CHAPITRE VII
Je reste en tête à tête avec le pédaleur sur harmonium. Je dois reconnaître qu’il a su revenir à toute vapeur de sa surprise. Il est très calme, presque narquois.
— Bravo, murmure-t-il. Je constate que votre réputation n’est pas surfaite, commissaire. J’aurais dû me douter que deux hommes n’étaient pas une escorte suffisante pour un type de votre trempe.
Ses grands machins redondants commencent à me faire tartir comme on ne peut pas le concevoir ! Il me court, ce pèlerin ; probable qu’il a appris à lire dans un manuel de chevalerie ; il y a eu confusion dans sa caboche et il accomplit son boulot de gangster en l’enrubannant de formules grandiloquentes. Je décide de lui dire ma façon de penser.
— Écoute, bijou, attaqué-je ; j’ai horreur de gnaces de ton gabarit. Les gars qui se frottent les crins à l’eau oxygénée ne correspondent pas à mon tempérament, et je les passe au presse-purée lorsqu’ils donnent l’ordre de me lessiver, tu saisis ? Tu te crois fortiche parce que tu t’exprimes comme sur les champs de bataille des images d’Épinal, mais ton numéro de salon ne m’impressionne pas.
Je ricane. Soudain, mon ricanement me reste coincé sur le mufle. Bozembo a digéré mon gnon et il se dresse, à l’autre bout de la pièce, une pétoire tout autour de son index droit.
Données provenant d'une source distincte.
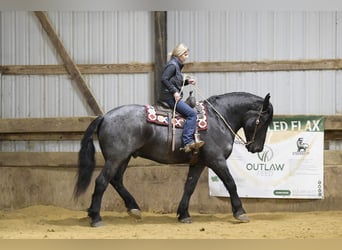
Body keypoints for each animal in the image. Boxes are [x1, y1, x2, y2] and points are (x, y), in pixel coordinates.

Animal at [74, 91, 272, 227]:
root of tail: (104, 116)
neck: (218, 119)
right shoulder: (217, 160)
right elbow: (231, 183)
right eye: (263, 121)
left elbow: (189, 187)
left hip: (123, 158)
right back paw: (96, 217)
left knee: (116, 180)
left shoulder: (199, 163)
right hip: (116, 158)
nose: (257, 148)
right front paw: (240, 212)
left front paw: (183, 214)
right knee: (102, 182)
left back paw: (134, 208)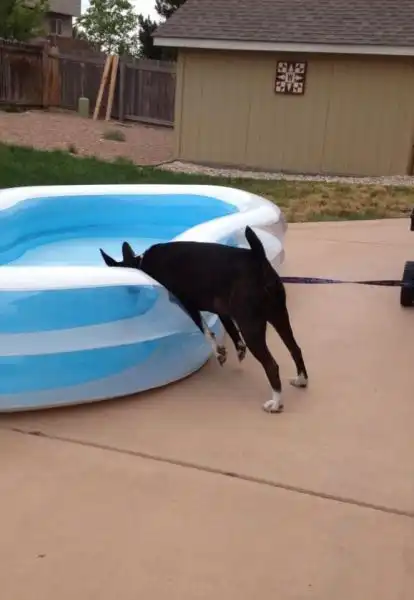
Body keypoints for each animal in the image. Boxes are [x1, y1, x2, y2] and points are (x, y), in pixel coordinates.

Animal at [100, 226, 308, 413]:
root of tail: (258, 261)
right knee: (295, 349)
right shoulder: (223, 310)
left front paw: (219, 352)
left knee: (271, 365)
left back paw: (276, 402)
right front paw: (237, 349)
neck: (142, 263)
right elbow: (230, 329)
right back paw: (301, 379)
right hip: (279, 316)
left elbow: (206, 331)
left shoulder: (188, 304)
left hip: (252, 326)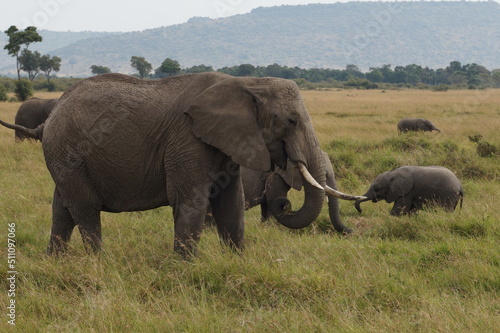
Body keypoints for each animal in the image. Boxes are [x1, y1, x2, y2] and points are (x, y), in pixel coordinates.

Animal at [0, 72, 364, 258]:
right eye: (290, 121)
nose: (284, 204)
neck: (246, 81)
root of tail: (50, 119)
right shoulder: (187, 138)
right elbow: (192, 201)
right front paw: (185, 267)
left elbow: (230, 204)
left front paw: (237, 262)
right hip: (70, 150)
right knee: (85, 208)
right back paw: (97, 262)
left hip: (66, 157)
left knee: (62, 208)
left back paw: (56, 261)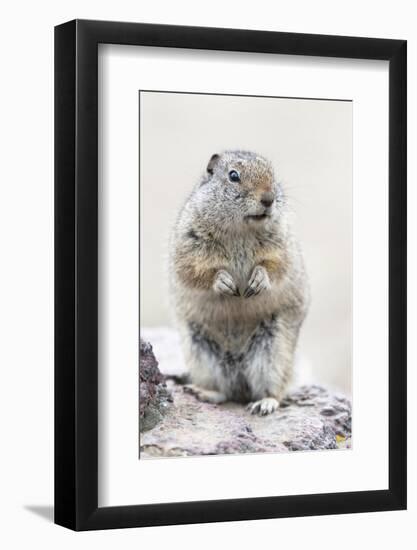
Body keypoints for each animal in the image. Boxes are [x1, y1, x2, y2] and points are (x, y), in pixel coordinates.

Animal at [169, 149, 308, 416]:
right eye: (234, 176)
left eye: (272, 174)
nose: (269, 199)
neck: (240, 230)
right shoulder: (188, 248)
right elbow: (195, 272)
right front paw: (223, 281)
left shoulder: (281, 247)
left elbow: (275, 266)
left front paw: (258, 280)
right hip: (201, 353)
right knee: (225, 392)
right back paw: (203, 392)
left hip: (273, 352)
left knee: (273, 389)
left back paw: (264, 404)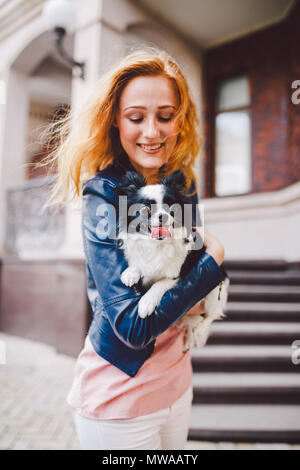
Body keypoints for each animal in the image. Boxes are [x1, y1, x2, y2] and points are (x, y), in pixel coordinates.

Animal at [117, 171, 230, 350]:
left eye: (171, 208)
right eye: (145, 209)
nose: (163, 216)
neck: (157, 244)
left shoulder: (178, 273)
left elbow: (159, 284)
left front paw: (146, 303)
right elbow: (139, 262)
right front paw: (131, 273)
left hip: (215, 293)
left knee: (209, 317)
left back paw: (198, 331)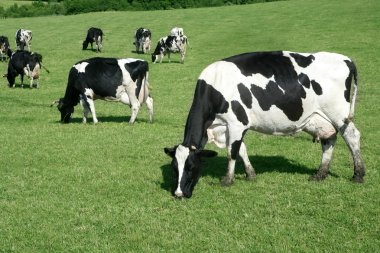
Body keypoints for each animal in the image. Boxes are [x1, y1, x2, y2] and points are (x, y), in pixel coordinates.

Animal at [164, 51, 366, 198]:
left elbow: (232, 152)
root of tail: (345, 58)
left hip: (339, 114)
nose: (179, 194)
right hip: (322, 119)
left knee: (352, 136)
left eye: (191, 167)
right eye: (174, 168)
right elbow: (242, 150)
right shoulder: (229, 127)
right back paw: (320, 174)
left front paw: (228, 180)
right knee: (329, 140)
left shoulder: (236, 123)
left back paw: (358, 174)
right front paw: (250, 174)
C’est pas le moment de lui raconter la vie des abeilles.
Heureusement que le gars San-Antonio a un peu plus de réflexes qu’un plat de spaghetti !
Je lui mets pour cent sous de ferraille dans la poitrine et le voilà qui ouvre la bouche et tousse d’un air tout chose. Il ne pense pas plus à utiliser son feu que moi je ne pense à la marquise de Sévigné.
Il titube et s’écroule sur l’harmonium. Ça fait un drôle de concerto pour agonie, en do majeur.